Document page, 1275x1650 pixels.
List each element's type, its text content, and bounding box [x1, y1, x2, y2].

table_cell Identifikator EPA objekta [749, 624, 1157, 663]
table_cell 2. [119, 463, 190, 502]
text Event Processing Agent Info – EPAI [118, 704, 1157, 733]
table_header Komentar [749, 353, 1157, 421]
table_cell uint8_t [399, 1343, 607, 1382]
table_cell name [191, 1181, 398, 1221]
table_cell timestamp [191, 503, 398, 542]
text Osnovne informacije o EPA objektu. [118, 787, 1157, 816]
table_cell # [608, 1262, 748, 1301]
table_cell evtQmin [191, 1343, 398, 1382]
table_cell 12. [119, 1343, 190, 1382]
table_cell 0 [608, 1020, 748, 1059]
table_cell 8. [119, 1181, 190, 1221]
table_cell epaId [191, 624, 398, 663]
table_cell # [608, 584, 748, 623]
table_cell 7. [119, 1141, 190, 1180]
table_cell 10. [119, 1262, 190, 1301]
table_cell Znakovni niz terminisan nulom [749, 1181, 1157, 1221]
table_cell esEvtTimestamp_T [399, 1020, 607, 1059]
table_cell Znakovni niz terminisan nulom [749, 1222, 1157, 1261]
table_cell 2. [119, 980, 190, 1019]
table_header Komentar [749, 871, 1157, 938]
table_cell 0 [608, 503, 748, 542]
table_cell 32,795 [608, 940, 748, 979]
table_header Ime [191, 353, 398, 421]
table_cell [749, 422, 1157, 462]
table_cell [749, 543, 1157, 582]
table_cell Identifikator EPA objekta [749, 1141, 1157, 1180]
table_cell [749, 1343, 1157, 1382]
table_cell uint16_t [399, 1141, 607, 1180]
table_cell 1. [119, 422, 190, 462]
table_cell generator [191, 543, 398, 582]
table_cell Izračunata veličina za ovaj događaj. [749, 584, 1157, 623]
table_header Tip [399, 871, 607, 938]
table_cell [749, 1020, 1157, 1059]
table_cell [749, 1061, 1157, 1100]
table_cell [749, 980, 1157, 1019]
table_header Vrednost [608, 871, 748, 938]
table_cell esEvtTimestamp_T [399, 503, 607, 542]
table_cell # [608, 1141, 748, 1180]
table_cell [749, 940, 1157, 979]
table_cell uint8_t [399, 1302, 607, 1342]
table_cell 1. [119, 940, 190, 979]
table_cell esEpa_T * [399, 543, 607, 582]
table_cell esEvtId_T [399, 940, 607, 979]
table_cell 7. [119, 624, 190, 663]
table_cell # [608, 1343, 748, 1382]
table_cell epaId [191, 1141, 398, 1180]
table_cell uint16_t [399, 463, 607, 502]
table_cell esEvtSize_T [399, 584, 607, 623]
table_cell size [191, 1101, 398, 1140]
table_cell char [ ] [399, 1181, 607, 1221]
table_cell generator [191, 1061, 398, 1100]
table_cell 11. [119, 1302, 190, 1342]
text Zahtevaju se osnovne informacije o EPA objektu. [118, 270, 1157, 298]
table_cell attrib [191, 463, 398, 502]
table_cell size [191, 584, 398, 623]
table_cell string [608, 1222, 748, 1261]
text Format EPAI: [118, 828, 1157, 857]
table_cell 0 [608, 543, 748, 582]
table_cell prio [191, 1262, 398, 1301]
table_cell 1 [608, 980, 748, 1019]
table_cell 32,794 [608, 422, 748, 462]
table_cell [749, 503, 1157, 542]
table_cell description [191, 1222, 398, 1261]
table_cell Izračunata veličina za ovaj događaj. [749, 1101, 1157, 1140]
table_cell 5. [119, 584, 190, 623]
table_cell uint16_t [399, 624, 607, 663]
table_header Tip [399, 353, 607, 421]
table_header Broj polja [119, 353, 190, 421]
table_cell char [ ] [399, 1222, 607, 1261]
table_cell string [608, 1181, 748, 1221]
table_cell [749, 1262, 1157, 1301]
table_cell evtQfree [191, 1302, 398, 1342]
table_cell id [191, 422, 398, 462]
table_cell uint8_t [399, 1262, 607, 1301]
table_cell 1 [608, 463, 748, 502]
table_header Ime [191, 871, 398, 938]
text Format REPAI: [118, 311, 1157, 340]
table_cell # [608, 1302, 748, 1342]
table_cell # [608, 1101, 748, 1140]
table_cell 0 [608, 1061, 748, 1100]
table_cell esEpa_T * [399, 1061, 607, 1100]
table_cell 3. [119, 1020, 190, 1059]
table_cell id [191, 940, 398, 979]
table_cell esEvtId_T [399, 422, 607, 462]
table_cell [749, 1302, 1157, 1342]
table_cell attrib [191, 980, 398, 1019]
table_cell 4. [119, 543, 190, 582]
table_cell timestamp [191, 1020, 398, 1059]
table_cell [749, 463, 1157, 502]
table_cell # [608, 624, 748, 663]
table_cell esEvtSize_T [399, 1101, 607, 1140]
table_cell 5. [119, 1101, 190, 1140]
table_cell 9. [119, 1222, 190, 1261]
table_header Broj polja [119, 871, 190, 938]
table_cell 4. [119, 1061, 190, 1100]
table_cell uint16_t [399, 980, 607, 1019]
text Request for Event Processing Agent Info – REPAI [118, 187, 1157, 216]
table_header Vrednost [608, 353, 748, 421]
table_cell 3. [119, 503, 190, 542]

## [Your goal]
Convert the listing above into a JSON list of strings, one string per line, from the line with "table_cell Identifikator EPA objekta [749, 624, 1157, 663]" to the line with "table_cell timestamp [191, 503, 398, 542]", and include only those lines.

## [Correct result]
[
  "table_cell Identifikator EPA objekta [749, 624, 1157, 663]",
  "table_cell 2. [119, 463, 190, 502]",
  "text Event Processing Agent Info – EPAI [118, 704, 1157, 733]",
  "table_header Komentar [749, 353, 1157, 421]",
  "table_cell uint8_t [399, 1343, 607, 1382]",
  "table_cell name [191, 1181, 398, 1221]",
  "table_cell timestamp [191, 503, 398, 542]"
]